According to an informal complaint filed by Wyoming Equality on behalf of the students and their teacher, Hutchings told the children: “If my sexual orientation was to have sex with all of the men in [the Senate] and I had sex with all of the women in there and then they brought their children and I had sex with all of them and then brought their dogs in and I had sex with them, should I be protected for my sexual orientation?”

Reports of Hutchings’ comments went viral, highlighting for the nation yet again the problematic relationship Wyoming lawmakers have with LGBTQ rights.

The Legislature’s Management Council has yet to address Wyoming Equality’s informal complaint, despite its leadership pledging that the issue would be addressed at a March 22 meeting. Other, more formal complaints may be forthcoming.

The fight continues

The reactions to Hutchings’ comments has been mixed. Some, like Cheyenne Marion Orr, immediately stood up for the students against Hutchings’ inappropriate remarks.

“Shame on you, Sen. Hutchings. We deserve better. Our youth deserve better. Bestiality is equivalent to being gay? Really?” Orr tweeted.

Hutchings has denied any wrongdoing and claims that she’s the real victim of the situation.

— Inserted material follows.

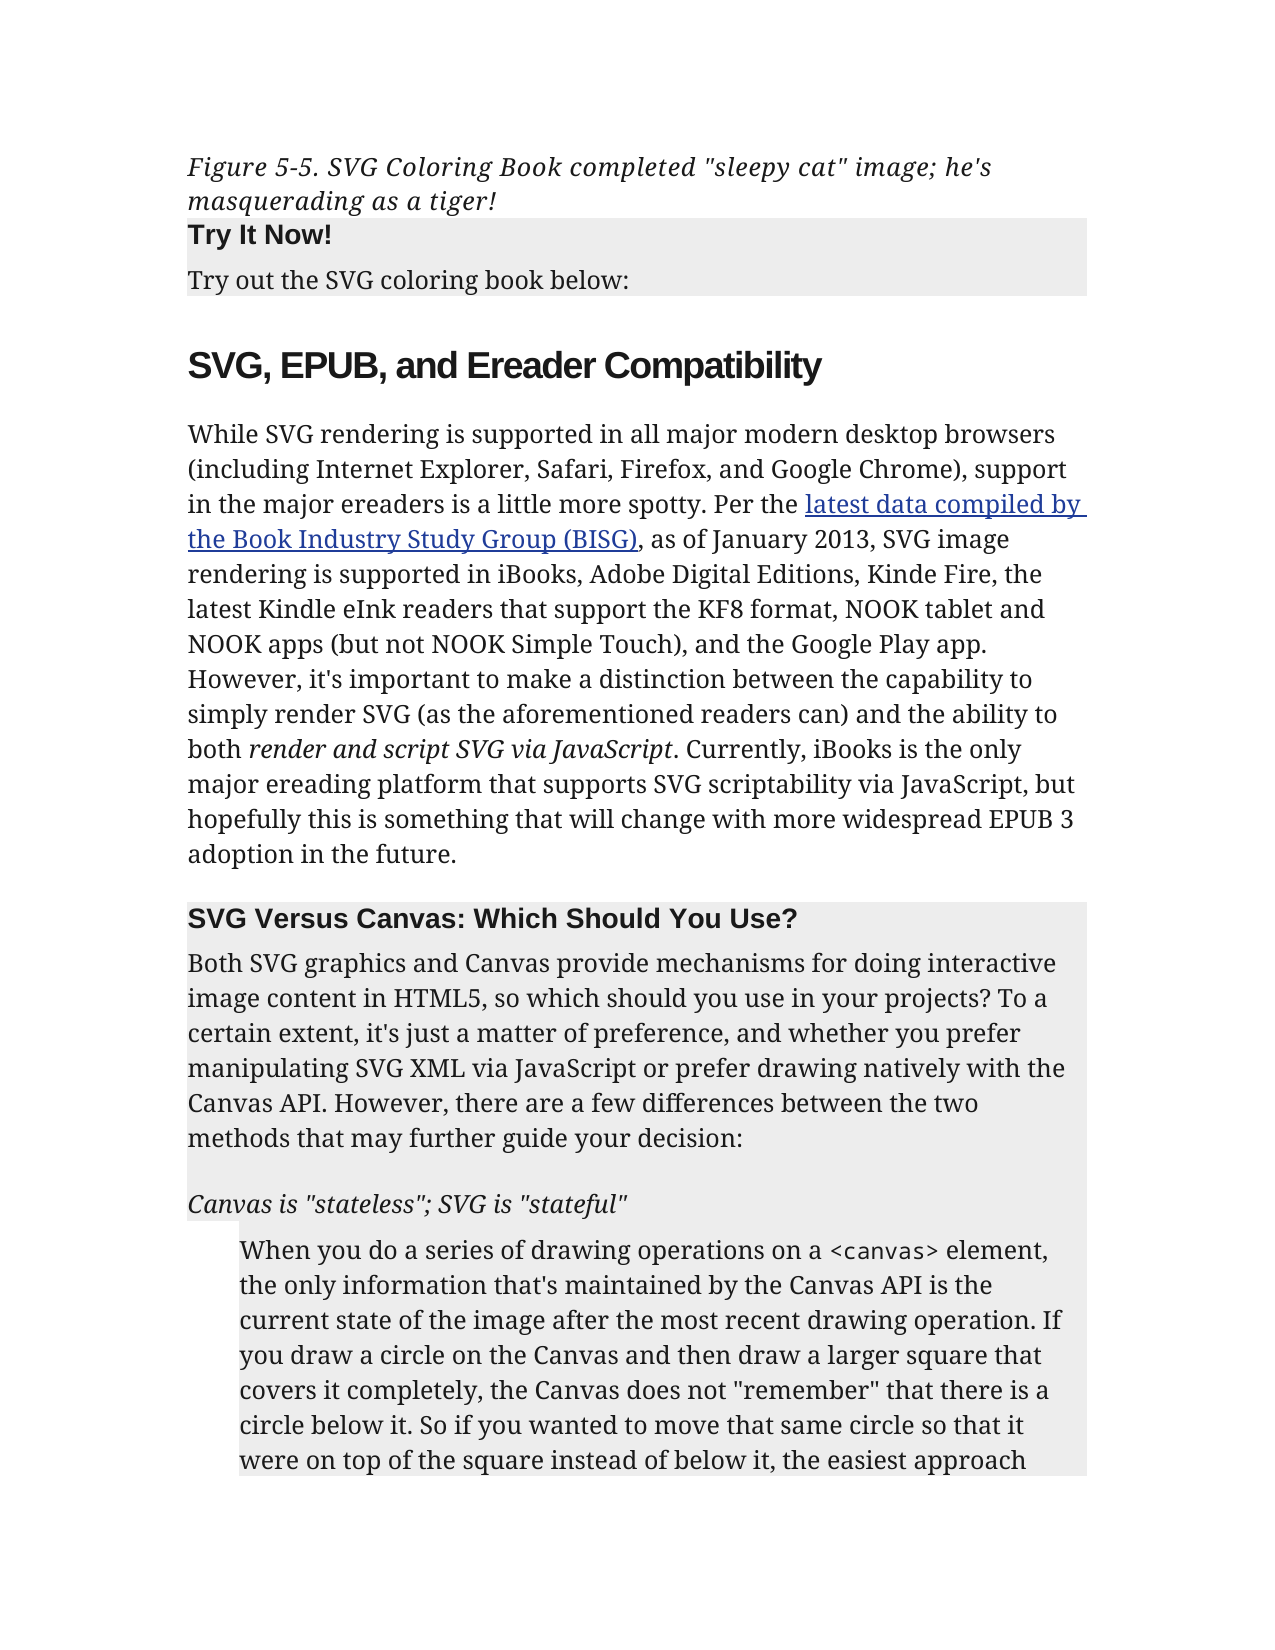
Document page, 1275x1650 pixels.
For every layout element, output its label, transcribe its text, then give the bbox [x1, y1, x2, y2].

“For our supporters, please know that we will not stop. We will not give up.”

“I have nothing but deep and profound gratitude to the people who spoke out about it immediately,” Burlingame said. “Like Mayor Marian Orr of Cheyenne, who called it out for what it was.”

Burlingame said others, including lawmakers, failed to speak out, hiding behind the claim that this was a he-said, she-said situation.

“But President Perkins said in his statement to WyoFile that there’s really no discrepancy between what Hutchings acknowledges she said and what the students said they heard,” Burlingame said. “So it’s out now and the silence of some of the people who said ‘we’ll wait and see’ is deafening. They didn’t speak out. Now where are they?”

In a separate incident just this week, GSA students at McCormick Junior High in Cheyenne reported widespread harassment and bullying after other students were caught distributing racist and homophobic flyers. The situation is keeping the discussion of nondiscrimination forefront in the news.

Meanwhile a statement released by Wyoming Equality following Hutchings’ comments affirmed that the LGBTQ community and its allies will not back down: “For our supporters, please know that we will not stop. We will not give up,” Wyoming Equality board chairman Kenneth Ingram said. “We are committed to ensuring that all hard-working Wyomingites can share in the freedom to live and work without fear of discrimination.”

A proposal to ban workplace discrimination died at the same time a Senator’s anti-LGBTQ remarks brought national attention to Wyoming. Meanwhile, homophobic incidents continue to demonstrate the need for nondiscrimination policy.